Il parait que Biker et Lucy sont ensemble


----------



## Quake 3

LOL thanks Otta for the slight correction, I don't mind the names, what matters is how item is translated into French! 
Your extra suggestions happen to be quite oK, too! Well done, pal!


----------



## mungolina

Yup I like that last one


----------



## otta

looooooooooooooooooool 

Good luck


----------



## GamblingCamel

Good Morning Page Six Quake,

ITEM is enticing, slightly gossipy. I've always presumed it's derived from item of gossip.

You might say it after you discover two people are going out,
"Hey, I went to a party downtown the other night. You know what ? Jack and Jill are an item now."

Or in a very casual way. "Q3, did you know there are some items here on WRF? But my lips are sealed !"

It'd be great if you all could come up with a single French word.
ITEM works well ironically, because its core definition is so neutral, impersonal-- and yet it can be used, as with Biker and Lucy, to describe love and lust.

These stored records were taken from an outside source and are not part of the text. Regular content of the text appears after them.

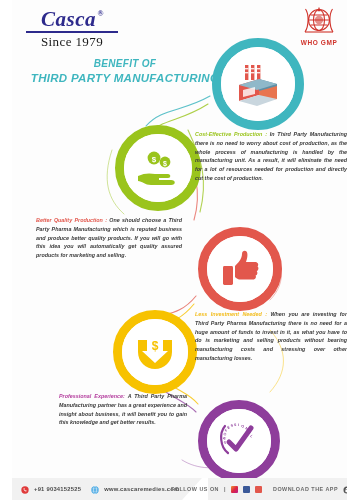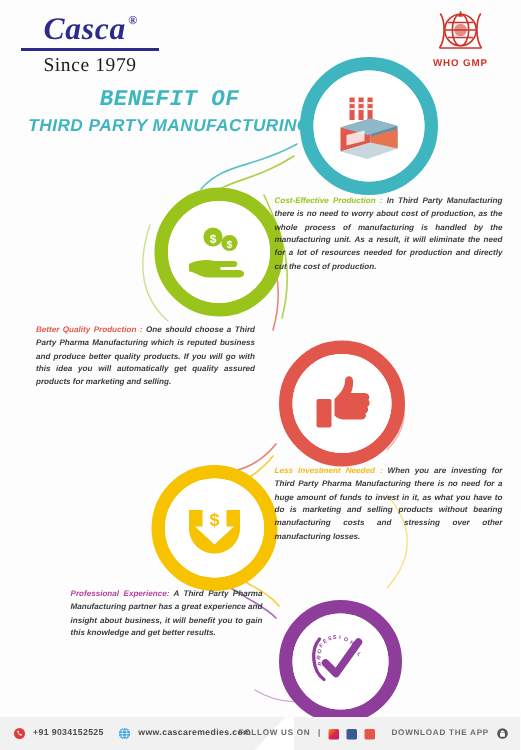--- a/index.html
+++ b/index.html
@@ -2,21 +2,21 @@
 <html><head>
 <meta charset="utf-8">
 <style>
   html,body{margin:0;padding:0;}
   body{
     width:347px;height:500px;overflow:hidden;
     background:#ffffff;
     font-family:"Liberation Sans",sans-serif;
     position:relative;
   }
-  .poster{position:absolute;inset:0;background:#fdfdfd;overflow:hidden;}
+  .poster{position:absolute;inset:0;background:#fdfdfd;overflow:hidden;margin-left:12px;}
 
   
   .header{position:absolute;top:0;left:0;width:347px;height:48px;}
   .brand{position:absolute;left:14px;top:9px;text-align:center;}
   .brand-name{
     font-family:"Liberation Serif",serif;
     font-style:italic;font-weight:700;font-size:21px;
     color:#2d2a8c;letter-spacing:.5px;line-height:1;
     position:relative;display:inline-block;padding-right:7px;
   }
@@ -32,21 +32,21 @@
   .who-label{
     font-size:6.5px;font-weight:700;color:#d0332b;letter-spacing:.6px;margin-top:1px;
   }
 
   
   .title-block{
     position:absolute;left:18px;top:57px;width:190px;text-align:center;
     color:#3fb6bf;font-style:italic;font-weight:700;line-height:1.35;
     letter-spacing:.3px;
   }
-  .title-l1{font-size:15px;font-family:Liberation Mono, monospace;}
+  .title-l1{font-size:10px;}
   .title-l2{font-size:11.5px;white-space:nowrap;}
 
   
   .ribbons{position:absolute;left:0;top:0;width:347px;height:500px;pointer-events:none;}
 
   
   .node{position:absolute;border-radius:50%;background:#ffffff;
         display:flex;align-items:center;justify-content:center;}
   .node .inner{
     width:100%;height:100%;border-radius:50%;background:#fff;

> ITEM: a distinct part in an enumeration, account, or series. ARTICLE.


----------



## Nicomon

Mon effort un peu capilotracté :

_Il parait que Biker et Lucy roulent en tandem_

Biker... bicycle... two = tandem. And it (sort of) sounds like item.


----------



## Cath.S.

melu85 said:


> ok, vous n'allez pas aimer ma suggestion, pas assez familère, mais l'idée c'est "former un couple", pas plus.


J'allais suggérer
_depuis, ils sont *en* couple._
__

_P.s._
Mais j'ai lu ton objection, Quake...


----------



## Quake 3

LOL! But I agree Egueule, it's very tempting to say en couple... if we hadn't the other cue, I would have definitely chosen your suggestion. Btw, glad to see you back in one of my threads!
I do like your suggestion Nicomon, although perhaps the meaning of "_rouler en tandem_" is not quite the same as "_être en couple_". I understand "_rouler en tandem_" like "_faire la paire_", "_être complice_" but it does not convey love to me... but using _tandem_ with _Biker_ is just a great idea! I keep it in mind! Way to go!


----------



## Nicomon

Quake 3 said:


> I understand "_rouler en tandem_" like "_faire la paire_", "_être complice_" but it does not convey love to me... but using _tandem_ with _Biker_ is just a great idea! I keep it in mind! Way to go!


 
I understand it the same way you do. But I think you can be both in love and accomplices. Tandem  also means association.  Sont en tandem/forment un tandem? 
As found googling :


> Je suis solo et je veux maintenant *rouler en tandem*, je cherche donc une femme qui aime l'aventure à deux.
> *Rouler en tandem* : un test ludique pour savoir si vous êtes faits l’un pour l’autre.


----------